Exercise directions – Two lines mark the range in the entries below: the one holding "[626,783,711,796] A.6.7.X ->" and the one holding "[626,873,711,886] A.7.7.X ->". Set down those two and all lines between them, exactly.

Top of Entries provided

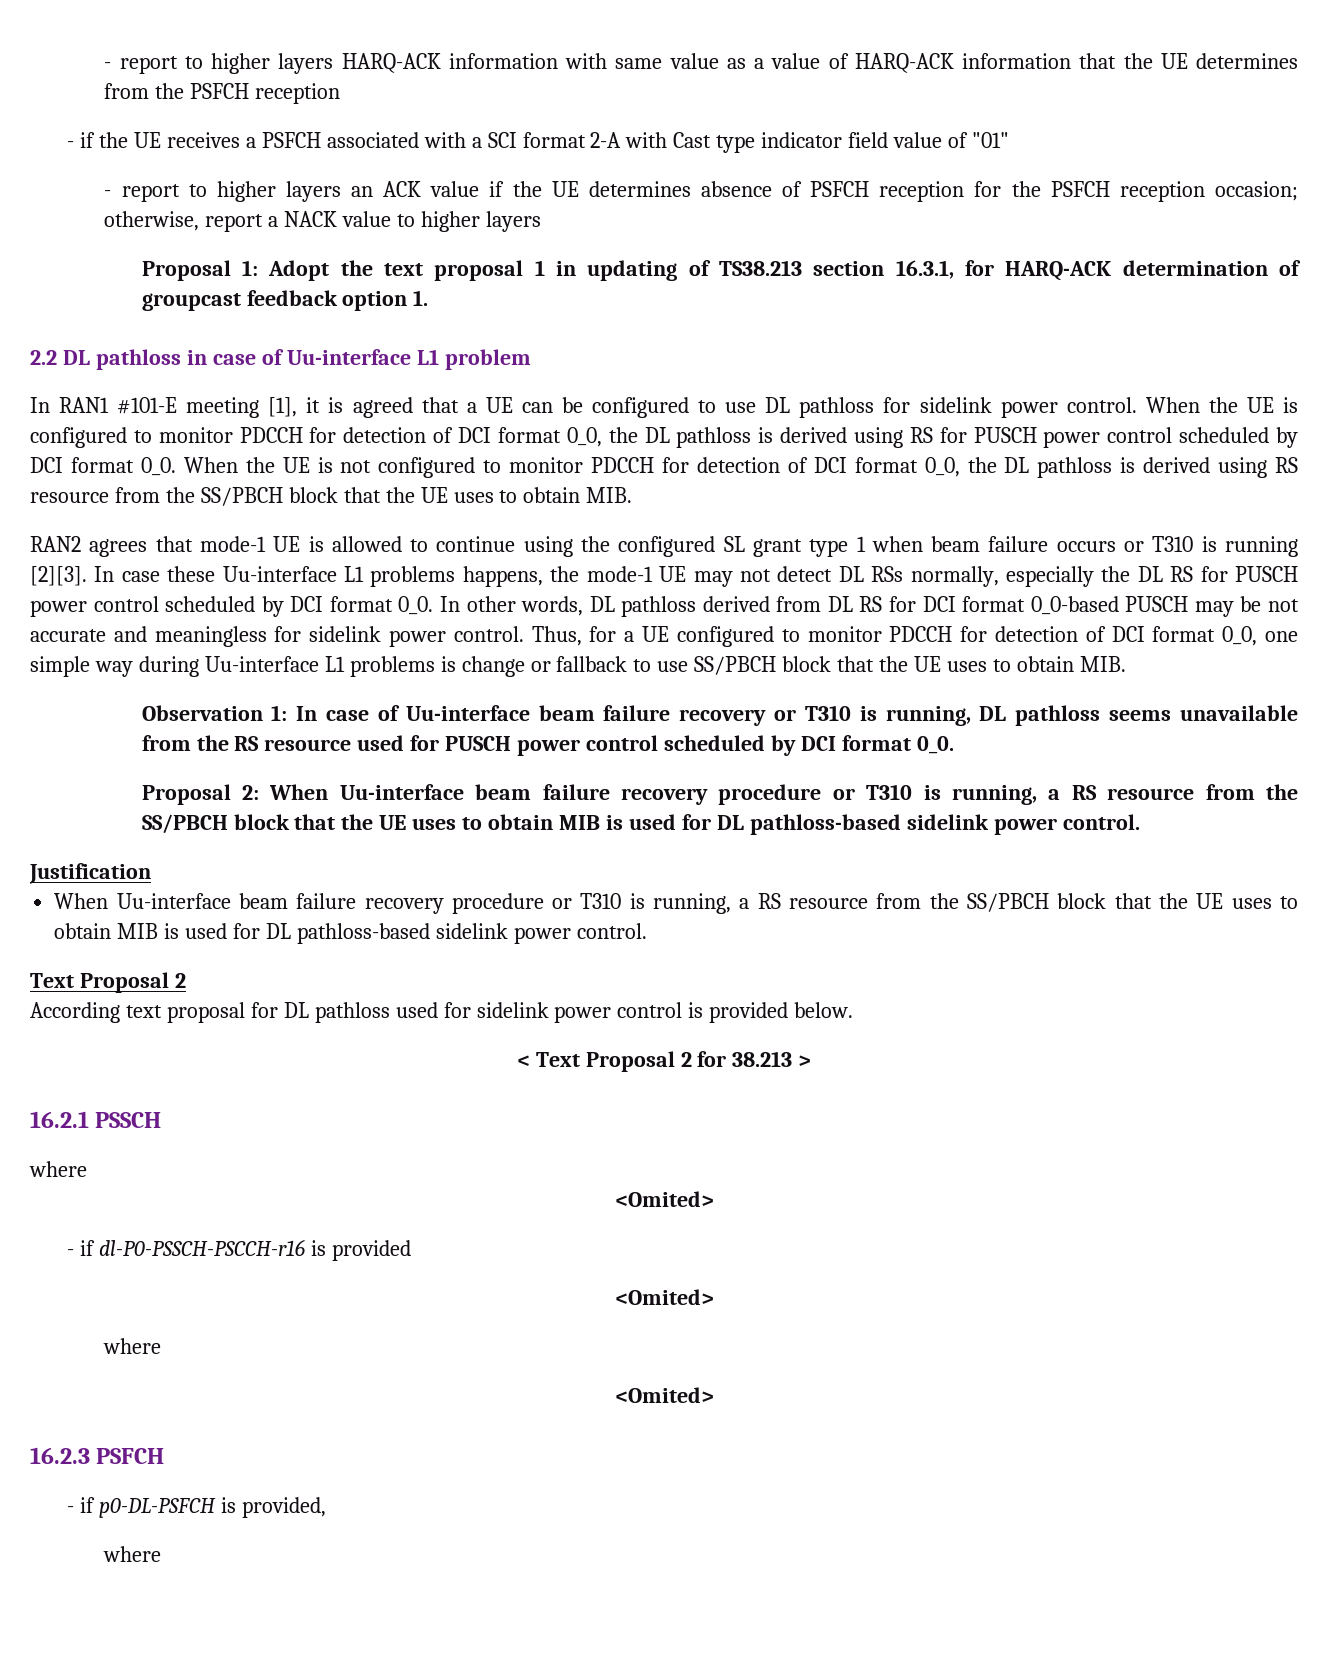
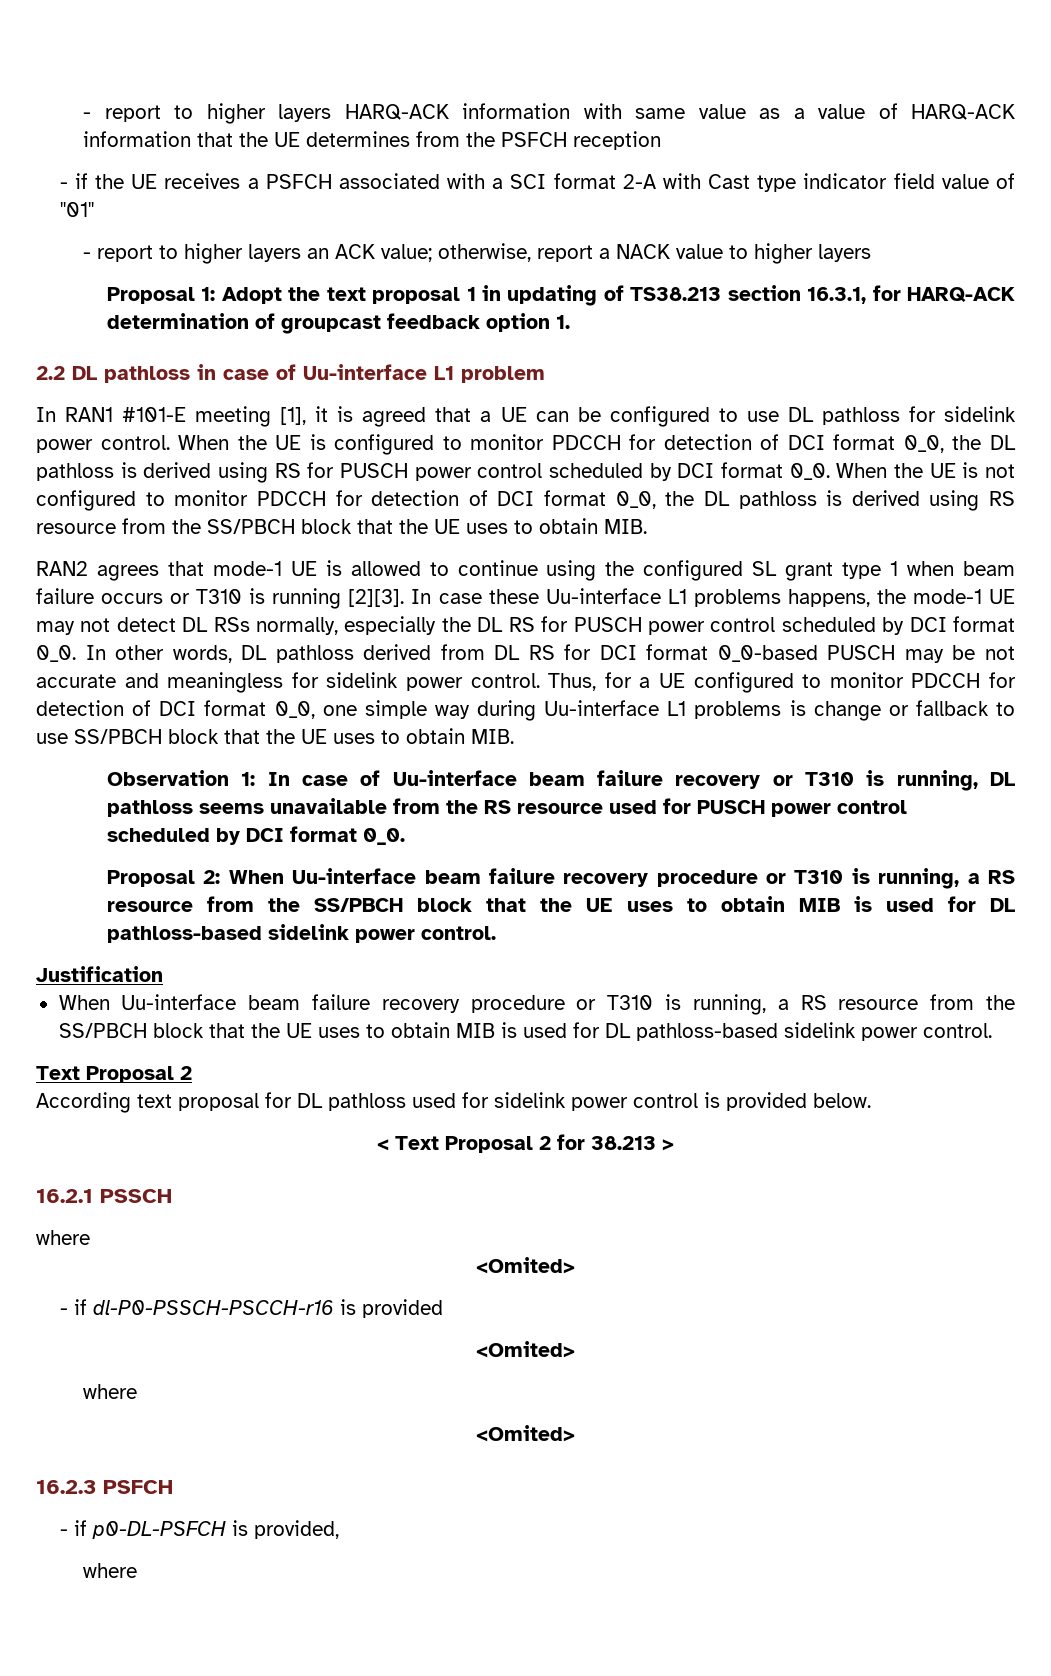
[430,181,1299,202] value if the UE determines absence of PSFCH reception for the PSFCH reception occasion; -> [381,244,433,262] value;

Bottom of Entries provided
Top of Entries provided

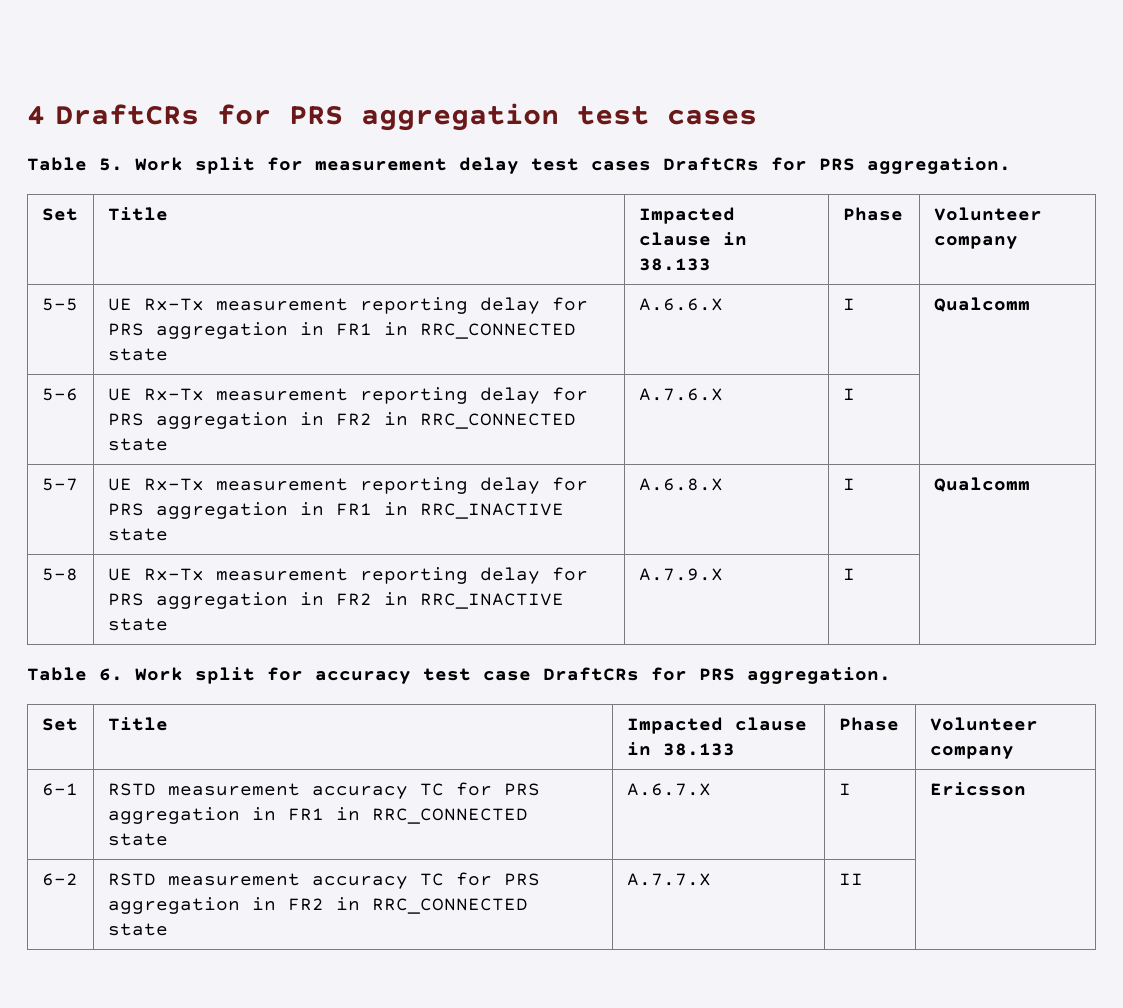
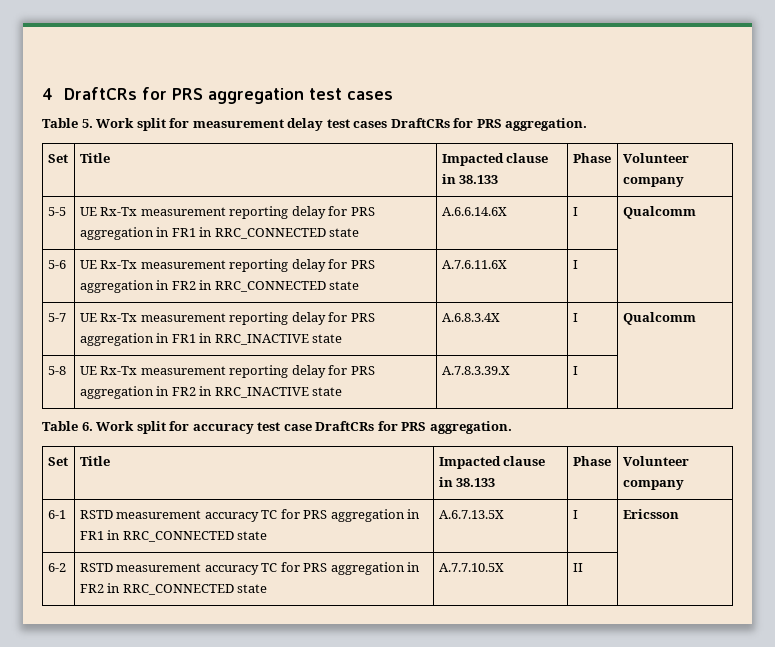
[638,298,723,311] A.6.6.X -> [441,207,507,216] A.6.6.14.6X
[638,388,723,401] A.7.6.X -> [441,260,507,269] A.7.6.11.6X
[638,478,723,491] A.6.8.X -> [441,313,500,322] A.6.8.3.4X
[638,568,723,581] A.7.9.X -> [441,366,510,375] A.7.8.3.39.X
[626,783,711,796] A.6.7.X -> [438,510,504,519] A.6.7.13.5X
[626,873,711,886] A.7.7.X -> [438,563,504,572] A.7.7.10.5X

Bottom of Entries provided
Top of Entries provided

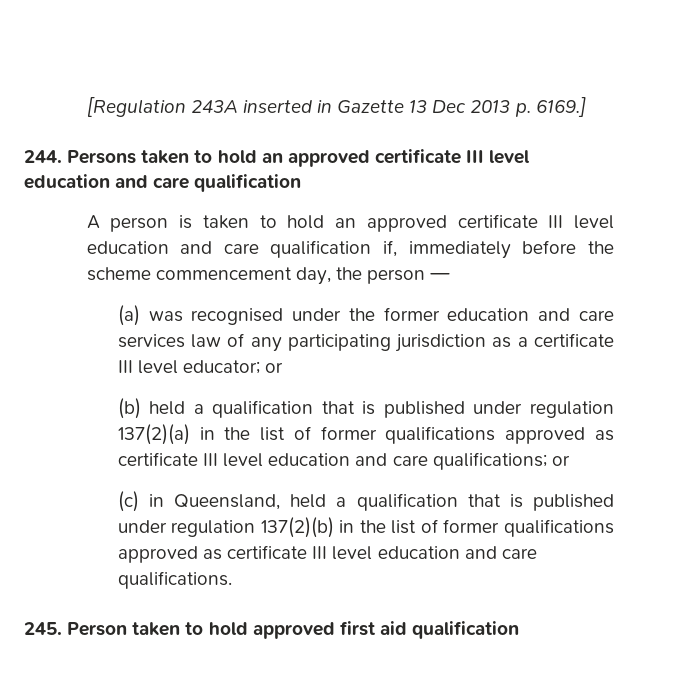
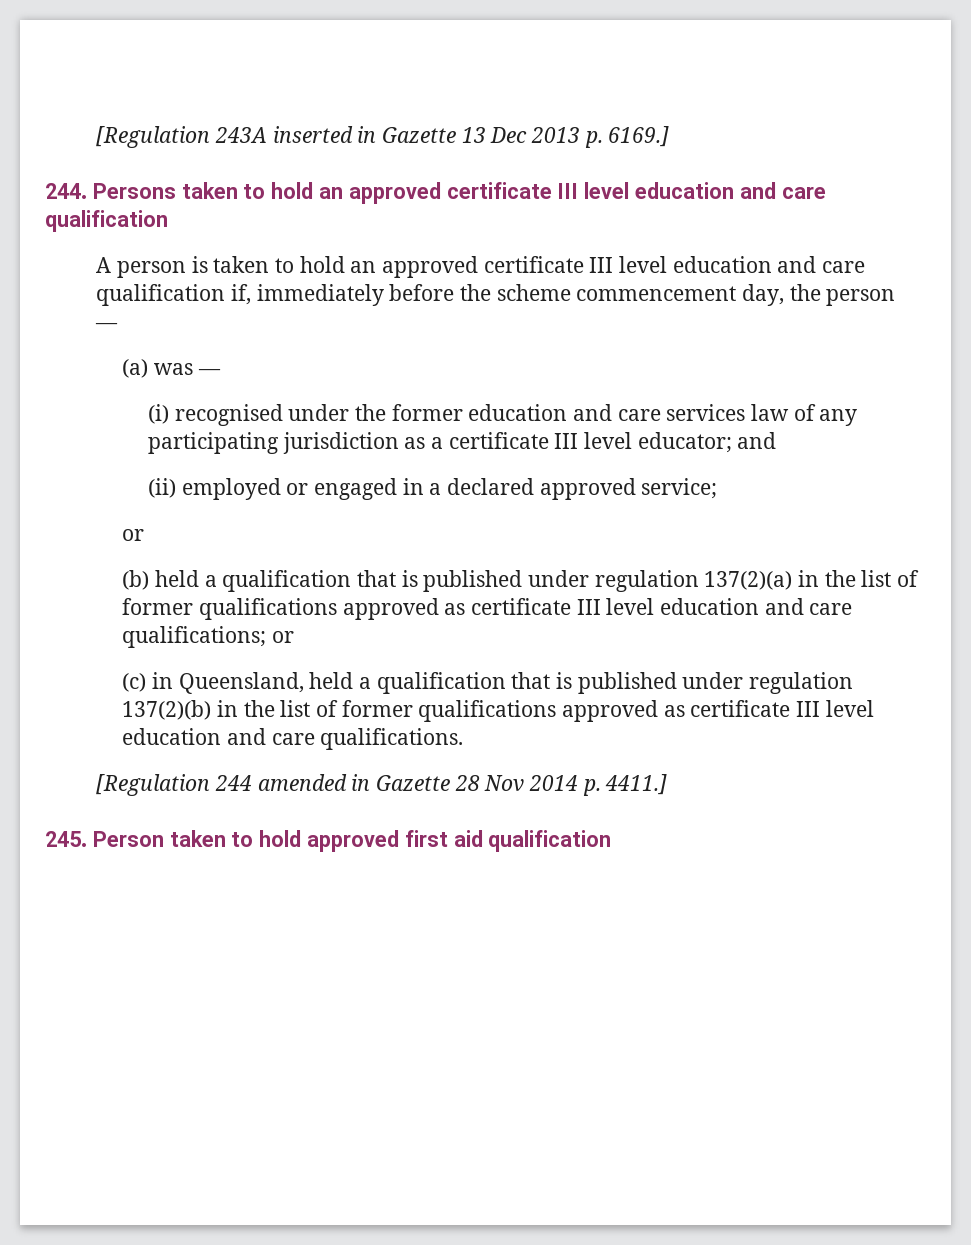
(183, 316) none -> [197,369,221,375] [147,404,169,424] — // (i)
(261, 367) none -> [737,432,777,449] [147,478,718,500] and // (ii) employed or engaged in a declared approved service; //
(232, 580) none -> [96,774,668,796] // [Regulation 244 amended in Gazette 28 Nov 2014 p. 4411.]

Bottom of Entries provided

Finished task –
[626,783,711,796] A.6.7.X -> [438,510,504,519] A.6.7.13.5X
[626,873,711,886] A.7.7.X -> [438,563,504,572] A.7.7.10.5X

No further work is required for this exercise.